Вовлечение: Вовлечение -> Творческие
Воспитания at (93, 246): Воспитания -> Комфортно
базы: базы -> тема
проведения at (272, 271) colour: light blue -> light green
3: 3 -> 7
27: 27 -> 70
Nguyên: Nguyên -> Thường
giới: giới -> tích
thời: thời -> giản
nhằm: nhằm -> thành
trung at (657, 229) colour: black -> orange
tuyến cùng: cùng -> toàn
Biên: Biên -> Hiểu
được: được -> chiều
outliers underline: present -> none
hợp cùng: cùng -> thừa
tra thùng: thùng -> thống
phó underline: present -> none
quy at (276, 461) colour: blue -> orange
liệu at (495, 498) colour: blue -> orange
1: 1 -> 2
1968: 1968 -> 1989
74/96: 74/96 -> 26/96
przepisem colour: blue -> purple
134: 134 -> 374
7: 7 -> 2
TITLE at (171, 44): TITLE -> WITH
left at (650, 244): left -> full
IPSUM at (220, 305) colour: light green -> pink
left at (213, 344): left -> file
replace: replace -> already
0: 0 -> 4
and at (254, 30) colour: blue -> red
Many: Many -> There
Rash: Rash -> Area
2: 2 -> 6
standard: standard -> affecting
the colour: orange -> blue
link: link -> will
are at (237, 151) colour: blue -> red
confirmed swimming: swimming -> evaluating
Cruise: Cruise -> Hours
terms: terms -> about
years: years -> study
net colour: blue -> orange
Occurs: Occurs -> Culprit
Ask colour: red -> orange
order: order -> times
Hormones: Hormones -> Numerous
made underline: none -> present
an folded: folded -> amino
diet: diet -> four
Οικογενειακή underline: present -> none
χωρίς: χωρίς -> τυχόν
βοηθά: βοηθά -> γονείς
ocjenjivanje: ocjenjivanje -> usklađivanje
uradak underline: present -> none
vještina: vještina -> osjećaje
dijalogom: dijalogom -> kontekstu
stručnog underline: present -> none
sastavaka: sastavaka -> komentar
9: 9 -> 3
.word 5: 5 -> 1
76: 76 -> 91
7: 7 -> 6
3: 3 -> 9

§ Request: Set out every line above as a Markdown table with two columns, Number and Line. Put the line's position in Number and the line itself in Line, leaving out any blank lines.

§ Full answer:
| Number | Line |
|---|---|
| 1 | Вовлечение: Вовлечение -> Творческие |
| 2 | Воспитания at (93, 246): Воспитания -> Комфортно |
| 3 | базы: базы -> тема |
| 4 | проведения at (272, 271) colour: light blue -> light green |
| 5 | 3: 3 -> 7 |
| 6 | 27: 27 -> 70 |
| 7 | Nguyên: Nguyên -> Thường |
| 8 | giới: giới -> tích |
| 9 | thời: thời -> giản |
| 10 | nhằm: nhằm -> thành |
| 11 | trung at (657, 229) colour: black -> orange |
| 12 | tuyến cùng: cùng -> toàn |
| 13 | Biên: Biên -> Hiểu |
| 14 | được: được -> chiều |
| 15 | outliers underline: present -> none |
| 16 | hợp cùng: cùng -> thừa |
| 17 | tra thùng: thùng -> thống |
| 18 | phó underline: present -> none |
| 19 | quy at (276, 461) colour: blue -> orange |
| 20 | liệu at (495, 498) colour: blue -> orange |
| 21 | 1: 1 -> 2 |
| 22 | 1968: 1968 -> 1989 |
| 23 | 74/96: 74/96 -> 26/96 |
| 24 | przepisem colour: blue -> purple |
| 25 | 134: 134 -> 374 |
| 26 | 7: 7 -> 2 |
| 27 | TITLE at (171, 44): TITLE -> WITH |
| 28 | left at (650, 244): left -> full |
| 29 | IPSUM at (220, 305) colour: light green -> pink |
| 30 | left at (213, 344): left -> file |
| 31 | replace: replace -> already |
| 32 | 0: 0 -> 4 |
| 33 | and at (254, 30) colour: blue -> red |
| 34 | Many: Many -> There |
| 35 | Rash: Rash -> Area |
| 36 | 2: 2 -> 6 |
| 37 | standard: standard -> affecting |
| 38 | the colour: orange -> blue |
| 39 | link: link -> will |
| 40 | are at (237, 151) colour: blue -> red |
| 41 | confirmed swimming: swimming -> evaluating |
| 42 | Cruise: Cruise -> Hours |
| 43 | terms: terms -> about |
| 44 | years: years -> study |
| 45 | net colour: blue -> orange |
| 46 | Occurs: Occurs -> Culprit |
| 47 | Ask colour: red -> orange |
| 48 | order: order -> times |
| 49 | Hormones: Hormones -> Numerous |
| 50 | made underline: none -> present |
| 51 | an folded: folded -> amino |
| 52 | diet: diet -> four |
| 53 | Οικογενειακή underline: present -> none |
| 54 | χωρίς: χωρίς -> τυχόν |
| 55 | βοηθά: βοηθά -> γονείς |
| 56 | ocjenjivanje: ocjenjivanje -> usklađivanje |
| 57 | uradak underline: present -> none |
| 58 | vještina: vještina -> osjećaje |
| 59 | dijalogom: dijalogom -> kontekstu |
| 60 | stručnog underline: present -> none |
| 61 | sastavaka: sastavaka -> komentar |
| 62 | 9: 9 -> 3 |
| 63 | .word 5: 5 -> 1 |
| 64 | 76: 76 -> 91 |
| 65 | 7: 7 -> 6 |
| 66 | 3: 3 -> 9 |